*Work order*. When copying the data below, keep only the lines from the one with "Forrest Gump in IMAX" through the one with "HORRIFYING MOMENT RUSSIAN ARMY BOMB", word for word, and skip the pictures.

*Data shown*.
.....

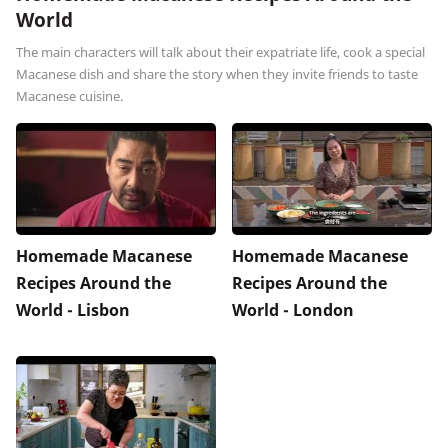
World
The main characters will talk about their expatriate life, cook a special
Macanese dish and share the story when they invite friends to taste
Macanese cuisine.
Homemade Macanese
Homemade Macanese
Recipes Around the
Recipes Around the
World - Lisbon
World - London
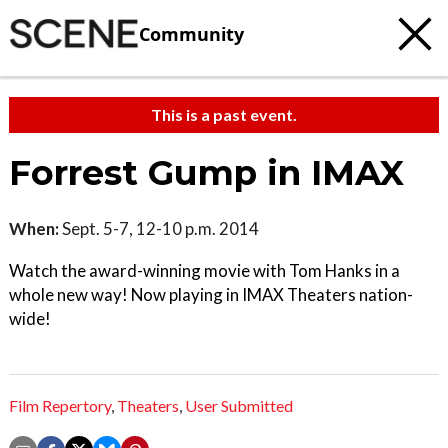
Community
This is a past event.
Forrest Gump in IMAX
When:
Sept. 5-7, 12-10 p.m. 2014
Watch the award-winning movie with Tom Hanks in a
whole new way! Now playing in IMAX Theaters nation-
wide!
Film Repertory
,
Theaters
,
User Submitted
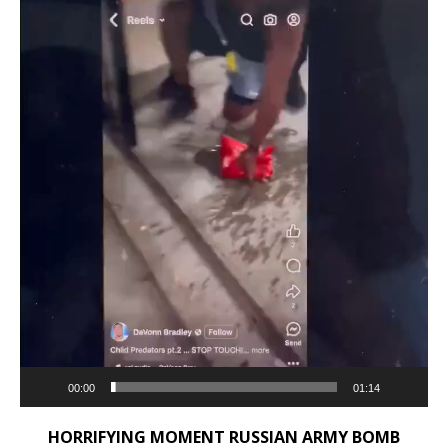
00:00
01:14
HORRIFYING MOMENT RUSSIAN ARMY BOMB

.....

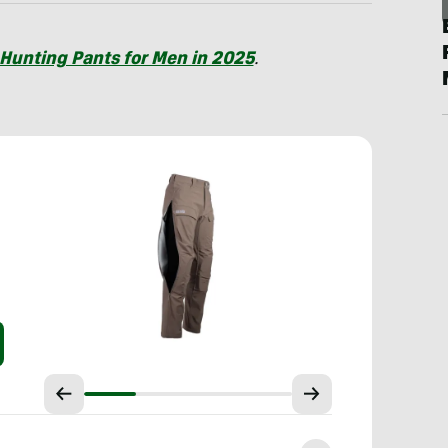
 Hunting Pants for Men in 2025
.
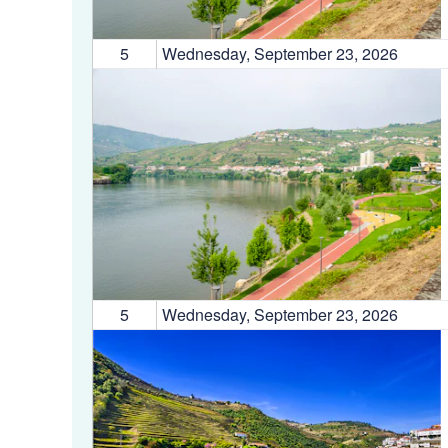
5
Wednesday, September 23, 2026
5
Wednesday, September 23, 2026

.....

*Solution for this task*.
Forrest Gump in IMAX
When:
Sept. 5-7, 12-10 p.m. 2014
Watch the award-winning movie with Tom Hanks in a
whole new way! Now playing in IMAX Theaters nation-
wide!
Film Repertory
,
Theaters
,
User Submitted
00:00
01:14
HORRIFYING MOMENT RUSSIAN ARMY BOMB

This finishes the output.